Girls: no midriff-baring blouses, stiletto heels, miniskirts.
Boys: no sagging pants, muscle shirts.
But do the math.
“Rules” + “teenager” = “challenges.”
If the skirt is an acceptable length, can a boy wear it?
Can a girl attend her prom in a tuxedo?
In recent years, a growing number of teenagers have been dressing to articulate — or confound — gender identity and sexual orientation. Certainly they have been confounding school officials, whose responses have ranged from indifference to applause to bans.
Last week, a cross-dressing Houston senior was sent home because his wig violated the school’s dress-code rule that a boy’s hair may not be “longer than the bottom of a regular shirt collar.” Last month, officials at a high school in Cobb County, Georgia, sent home a boy who favored wigs, make-up and skinny jeans. In August, a Mississippi student’s senior portrait was barred from her yearbook because she had posed in a tuxedo.
Other schools are more accepting of unconventional gender expression. In September, a freshman girl at Rincon High School in Tucson who identifies as male was nominated for homecoming prince. Last May, a gay male student at a Los Angeles high school was crowned prom queen.
Dress-code conflicts often reflect a generational divide, with students coming of age in a culture that is more accepting of ambiguity and difference than that of the adults who make the rules.
“This generation is really challenging the gender norms we grew up with,” said Diane Ehrensaft, an Oakland psychologist who writes about gender. “A lot of youths say they won’t be bound by boys having to wear this or girls wearing that. For them, gender is a creative playing field.” Adults, she added, “become the gender police through dress codes.”
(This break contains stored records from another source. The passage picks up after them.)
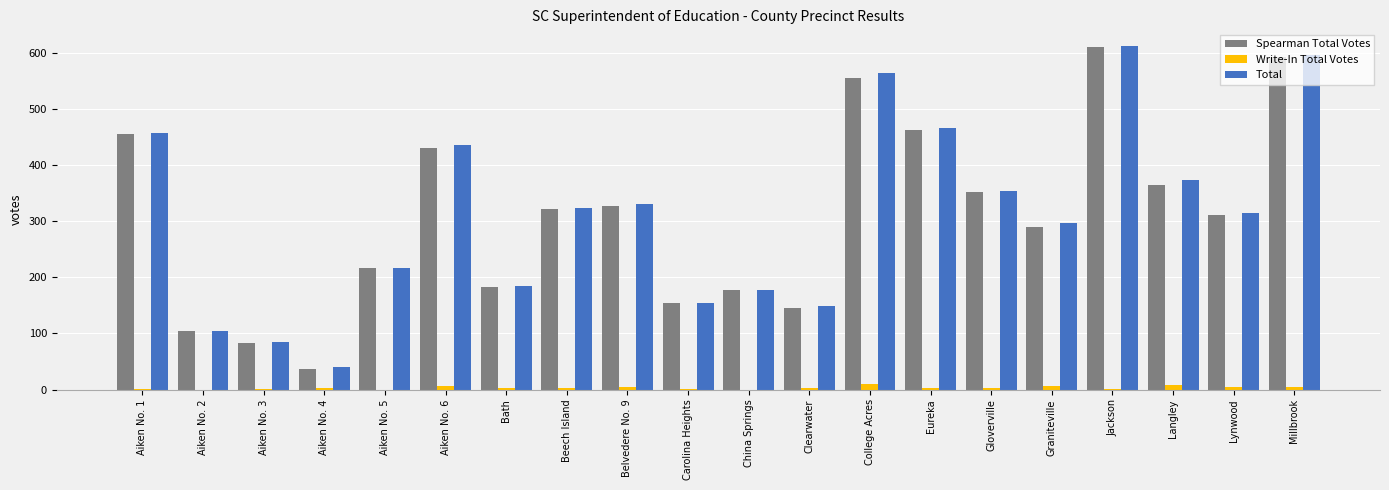

Which category has the highest value in the Total series?

Jackson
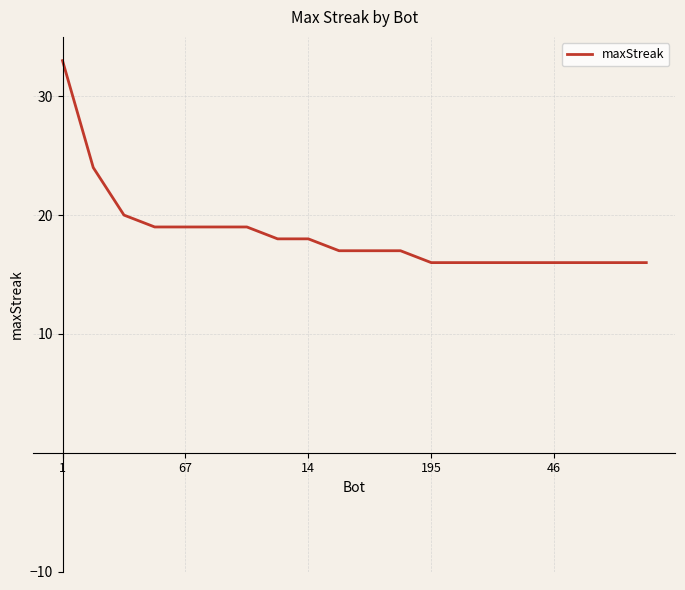

What is the greatest value displayed?

33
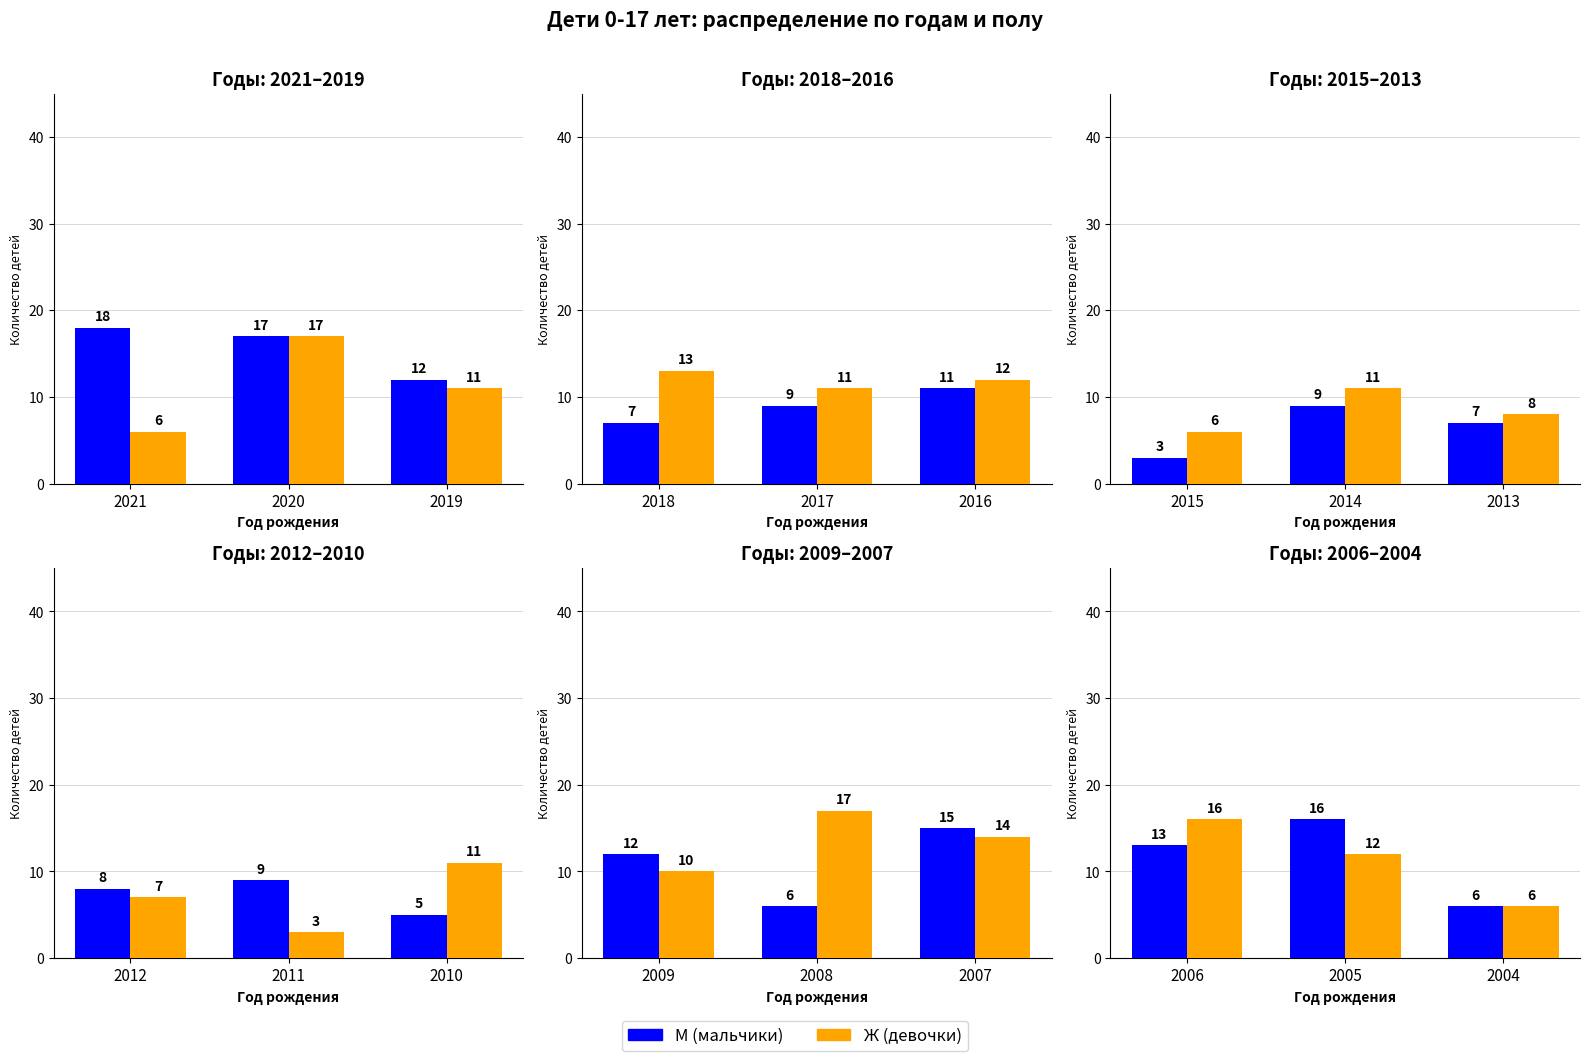

What is the value of the Ж (девочки) bar at the 2nd from the left?

12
Dress is always code, particularly for teenagers eager to telegraph evolving identities. Each year, schools hope to quell disruption by prohibiting the latest styles that signify a gang affiliation, a sexual act or drug use.
But when officials want to discipline a student whose wardrobe expresses sexual orientation or gender variance, they must consider anti-discrimination policies, mental health factors, community standards and classroom distractions.
And safety is a critical concern. In February last year, Lawrence King, an eighth-grader from Oxnard, California, who occasionally wore high-heeled boots and makeup, was shot to death in class by another student.
Although dress code disputes are largely anecdotal, popping up in the news when a lawsuit threat emerges, educators and psychologists say that more schools will have to address them in the near future. There are 4,118 gay-straight alliance clubs in high schools across the US, which raise awareness of such issues. Gender-boundary questions are even bubbling up in elementary schools, with parents seeking to pave the way for their children, in blogs like acceptingdad.com and labelsareforjars.wordpress.com.
At minimum, more students are trying on their curiosity for size. Typically during “Mix ‘n’ Match Day,” at Ramapo High School in Spring Valley, New York, students might wear polka dots with stripes, said Diane Schneider, a teacher who is a co-chairwoman of the Hudson Valley chapter of the Gay, Lesbian and Straight Education Network. But this year, she said, “about 50 kids came as cross-dressers.”